If something is not clear, please let me know and I’ll try to elaborate the best I can. Thanks in advance!

This is expected since all posted conv layers will keep the spatial shape of the input by using either the appropriate padding value of 1 for a kernel_size of 3 or by using a kernel_size of 1.

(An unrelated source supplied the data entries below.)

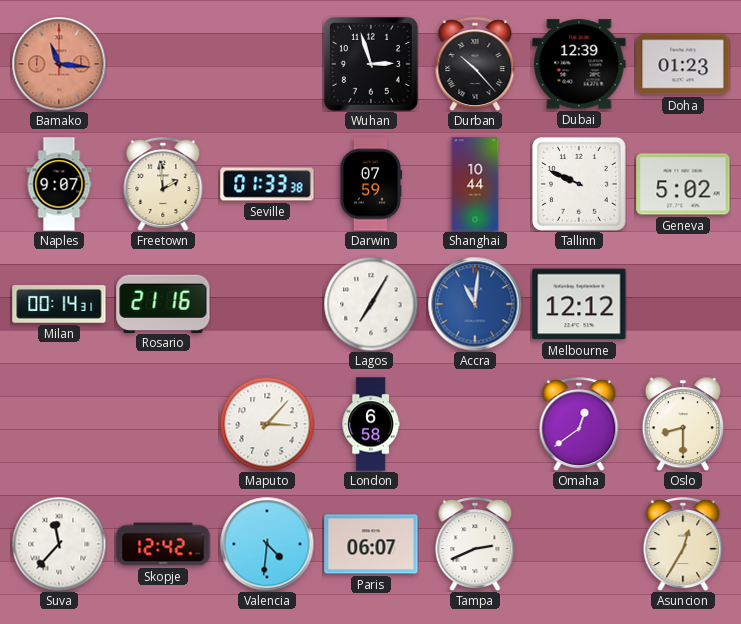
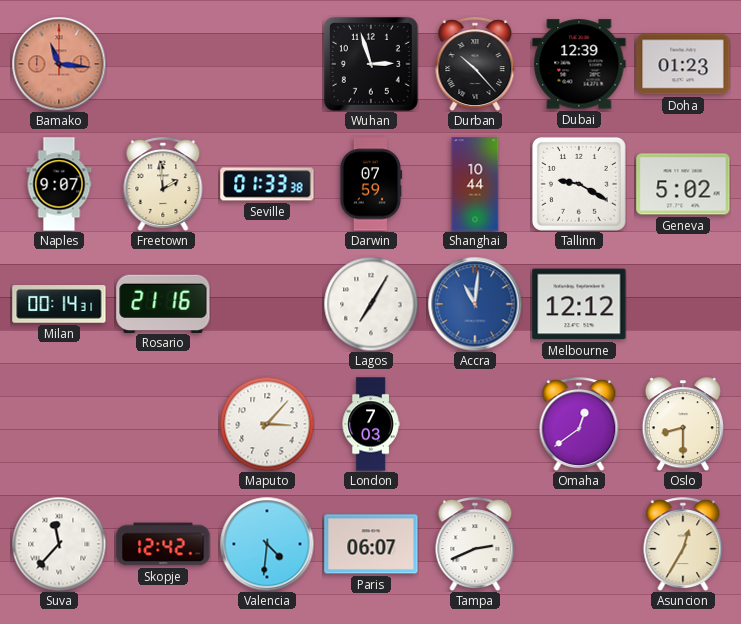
Tallinn: 9:49 -> 9:20
London: 6:58 -> 7:03
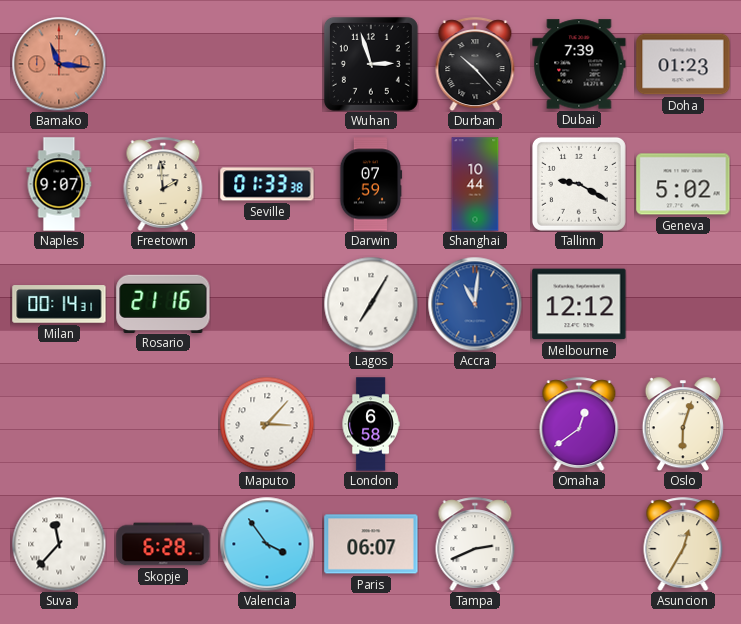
Dubai: 12:39 -> 7:39
London: 7:03 -> 6:58
Oslo: 8:30 -> 6:03
Skopje: 12:42 -> 6:28
Valencia: 4:31 -> 3:54
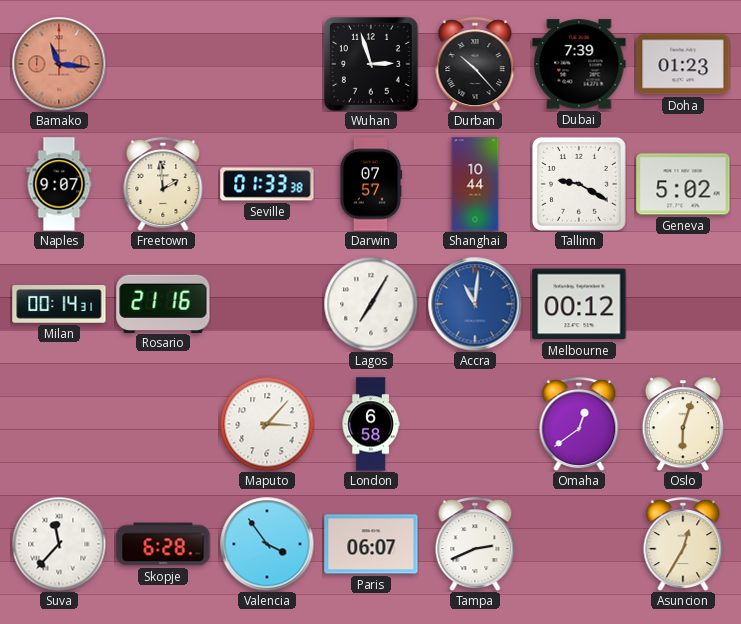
Darwin: 07:59 -> 07:57
Melbourne: 12:12 -> 00:12
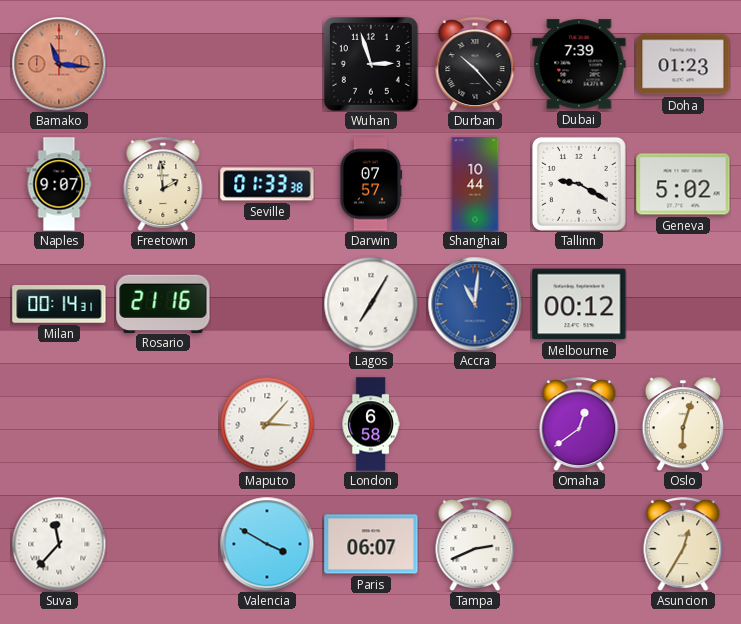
Skopje: 6:28 -> none
Valencia: 3:54 -> 3:50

I haven’t read the linked post in detail but the model seems to use conv layers with a stride of 2 which would decrease the spatial size.

Thanks a lot for the very straight forward answer! This means to get my layers as they are being shown in the torchinfo.summary(), I’d need to also get the pooling layers and not only the convolution layers from my model, right?

Yes, you would need to apply the pooling layers and others to use the actual model architecture shown in the output of torchinfo. In your approach you are only using the conv layers which do not decrease the spatial shape of the activation.